В Москве к этому запросу относились со всей серьезностью. Зачастую оттуда следовал ответный запрос в резидентуру с целью уточнить некоторые данные. Время от времени Москва проводила собственную проверку и обращалась за дополнительной информацией в КПА. Так случилось с американским дипломатом Мэрион Дэвис, которую КГБ наметил для вербовки в качестве своего агента. В рапорте, отправленном резидентом в Москву, говорилось, что Дэвис одно время работала в американском посольстве в Мехико и имела контакты с советскими дипломатами. Руководство в Москве не только обратилось в Коминтерн за данными на Дэвис, но отказалось санкционировать ее вербовку до тех пор, пока не получило отчет резидента КГБ в Мехико.
Коль скоро Москва давала добро на вербовку, кадровый офицер КГБ назначал кандидату встречу, на которой объявлял ему о принятом в Москве решении привлечь его к работе в качестве агента[23]

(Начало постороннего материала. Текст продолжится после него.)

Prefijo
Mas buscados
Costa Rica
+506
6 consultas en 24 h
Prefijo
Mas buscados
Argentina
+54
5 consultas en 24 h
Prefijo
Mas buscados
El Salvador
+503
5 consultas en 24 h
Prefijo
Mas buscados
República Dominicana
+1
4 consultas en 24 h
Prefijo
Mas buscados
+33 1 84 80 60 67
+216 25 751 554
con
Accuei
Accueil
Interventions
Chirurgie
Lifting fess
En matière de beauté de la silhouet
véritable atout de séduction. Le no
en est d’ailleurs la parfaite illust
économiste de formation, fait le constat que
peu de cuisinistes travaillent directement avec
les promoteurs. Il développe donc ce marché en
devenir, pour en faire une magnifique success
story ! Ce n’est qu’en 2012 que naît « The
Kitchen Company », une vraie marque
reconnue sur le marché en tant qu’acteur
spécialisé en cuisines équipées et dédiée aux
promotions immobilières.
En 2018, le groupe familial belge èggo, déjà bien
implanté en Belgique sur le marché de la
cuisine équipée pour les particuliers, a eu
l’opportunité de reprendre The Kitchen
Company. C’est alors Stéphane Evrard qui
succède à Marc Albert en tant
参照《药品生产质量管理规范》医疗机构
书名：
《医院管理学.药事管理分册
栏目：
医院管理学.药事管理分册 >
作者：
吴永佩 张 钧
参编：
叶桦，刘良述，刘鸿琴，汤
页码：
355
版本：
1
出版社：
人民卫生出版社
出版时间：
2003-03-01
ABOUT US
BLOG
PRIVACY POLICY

. По итогам встречи советский разведчик отправлял в Москву донесение, в котором подтверждал факт вербовки. Впоследствии от него требовалось посылать в Москву регулярные отчеты о работе с агентом. А резидент время от времени поручал курировать этого агента другим своим подчиненным. Отсюда следует, что любые попытки составить отчет, в котором упоминался бы несуществующий агент, или значение какого-либо агента было бы сильно преувеличено, или имелись бы другие не соответствующие действительности «факты», были бы очень скоро пресечены с самыми суровыми для обманщика последствиями.